Knowing y1 and y2, you can calculate Fr1 from the equation for y2/y1 in this article. Then, from the definition for Fr1 (in this article), you can calculate V1. Now that you know V1 and Q, you can calculate the width, b, from the equation: Q = (V1)(A1) = (V1)(by1).

You can now calculate the head loss across the jump from the equation for hL/y1 in this article.

kerry Mar 7, 2011 5:39 PM

hydrology

i have a problem with which formulars to use ;y1 and y2 are given and Q.The task is to determine the width of the flow and energy loss due to the jump

Harlan Bengtson Mar 6, 2011 9:04 AM

the equations

Yes, the equations given in the article are for a rectangular channel only.

stephan stys Mar 5, 2011 11:56 PM

I think the equations for Y2/Y1 and hl/Y1 is only for horizontal rectangular channels.

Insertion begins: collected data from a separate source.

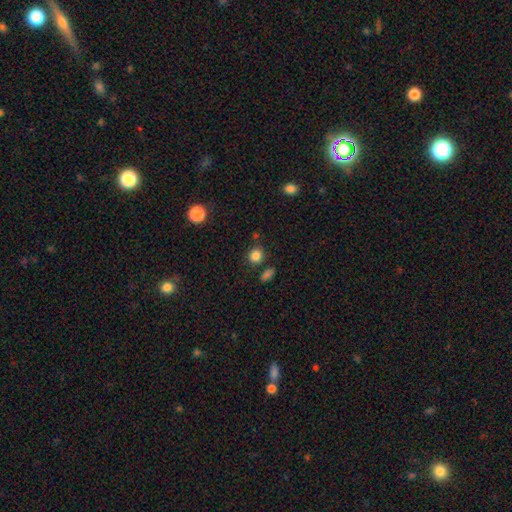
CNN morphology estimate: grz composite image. It shows a smooth galaxy with no disk features (84%) that is round (83%). Merging: none (81%).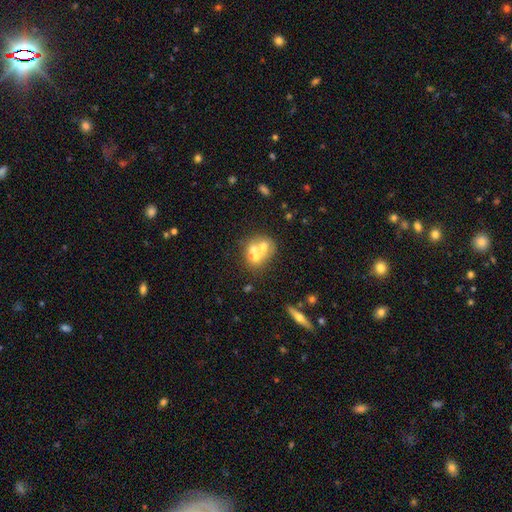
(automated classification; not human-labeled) Overall: smooth (44%; featured or disk 43%). Merging: merger (60%; none 29%).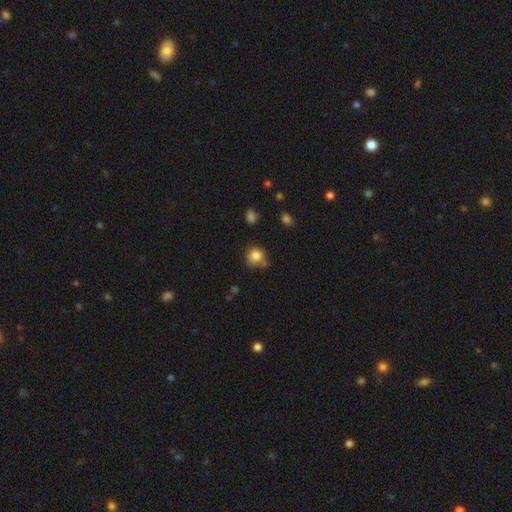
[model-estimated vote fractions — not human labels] The model was most divided on "merging": none: 62%, minor disturbance: 19%, merger: 13%, major disturbance: 5%. More confident: how rounded — round (83%); smooth or featured — smooth (82%).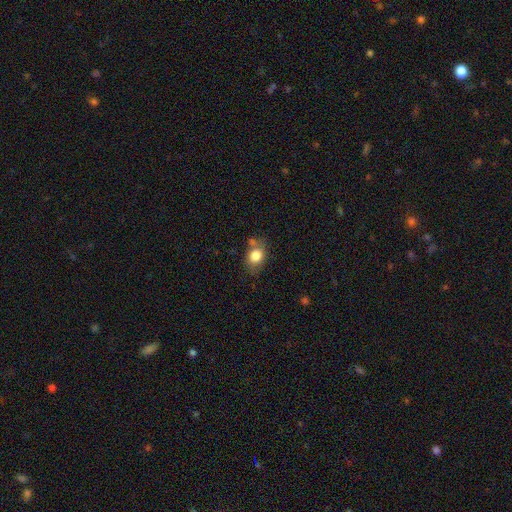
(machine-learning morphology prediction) Smooth or featured? Predicted: smooth (p=0.81). How rounded? Predicted: in between (p=0.59). Merging? Predicted: none (p=0.60).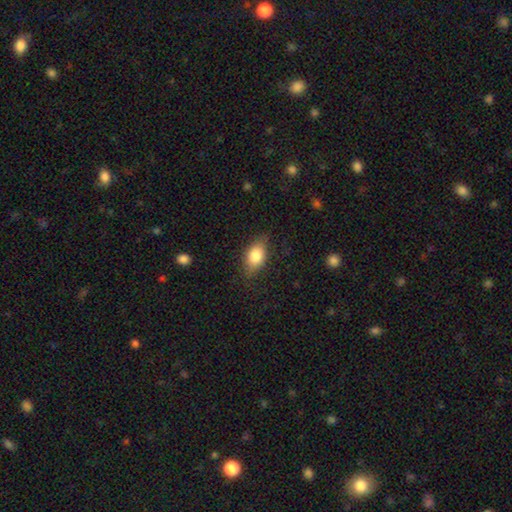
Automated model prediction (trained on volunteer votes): smooth-or-featured: smooth: 81% | featured or disk: 11% | star or artifact: 8%
  how-rounded: in between: 85% | round: 12% | cigar-shaped: 4%
  merging: none: 78% | minor disturbance: 17% | major disturbance: 4% | merger: 1%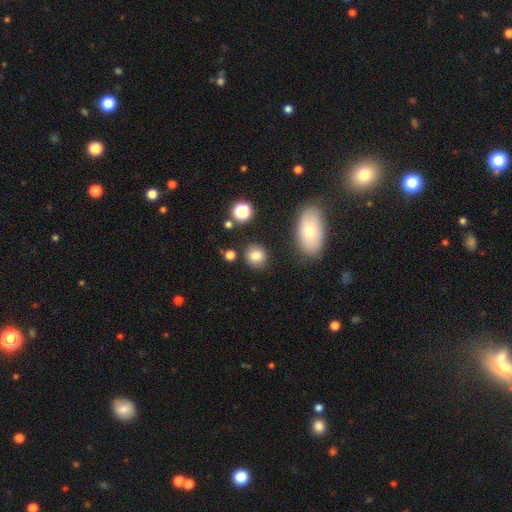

Is that right.

Harlan Bengtson Feb 13, 2011 8:23 PM

Sequent Depth

Sequent depth is a term used for the depth of subcritical flow after a hydraulic jump. It is often represented by the symbol y2, as in this article.

anjali Feb 13, 2011 2:36 AM

sequent depth

what is sequent depth? please define it?

Harlan Bengtson Feb 5, 2011 3:38 AM

Why check on whether flow is supercritical

One reason for checking on whether a given flow is supercritical or subcritical is to determine whether a hydraulic jump will occur. A hydraulic jump will occur when supercritical flow is taking place on a subcritical slope.

Aman Feb 5, 2011 12:36 AM

Hydraulics

Why we need to check weather the flow is supercritical or subcritical

Harlan Bengtson Jan 25, 2011 9:32 PM

Location of Hydraulic Jump

I don't know of any very straight forward method of determining the location of a hydraulic jump. Here is a link to an example calculation: http://www.efm.leeds.ac.uk/CIVE/CIVE2400/Handouts/backwater.pdf

Arnout Jan 25, 2011 6:17 AM

location jump

Dear Harlan,

is there a method to calculate the location of the jump? I mean the distance behind the sluice gate in your drawing. I think it will be determined by tehe thickness of the boundary layer of the fluid building up behind the sluice gate.
Is the jump also possible in laminair conditions or only in turbulent flow?

thank you for helping me!

Arnout

rajahassan Jan 17, 2011 1:37 PM

Hydraulic jump after a dam

I need to calculate the length of a stilling basin.By calculating y1 and y2 I have calculated the length of the hydraulic jump.To calculate the distance from the toe of the spillway to the point of jump initiation I need either the depth at the toe of the spillway or the velocity of water coming from the dam.I have calculated discharge from the dam.The width of the stilling basin is known.

Harlan Bengtson Jan 17, 2011 11:26 AM

Hydraulic Jump after a Dam

If you know the depth and velocity downstream (after the hydraulic jump), then you can calculate y1 from the following equation, which is equation 1 from the article with subscripts 1 and 2 exchanged:

y1/y2 = (1/2)[-1 + (1 + 8(Fr2)^2)^(1/2)]

rajahassan Jan 16, 2011 11:25 PM

I have a problem with an assignment.I am trying to find out the flow velocity at the toe of a spillway.The discharge is known but the depth of flow at the toe of the dam is unknown.Is it any other way to find the velocity.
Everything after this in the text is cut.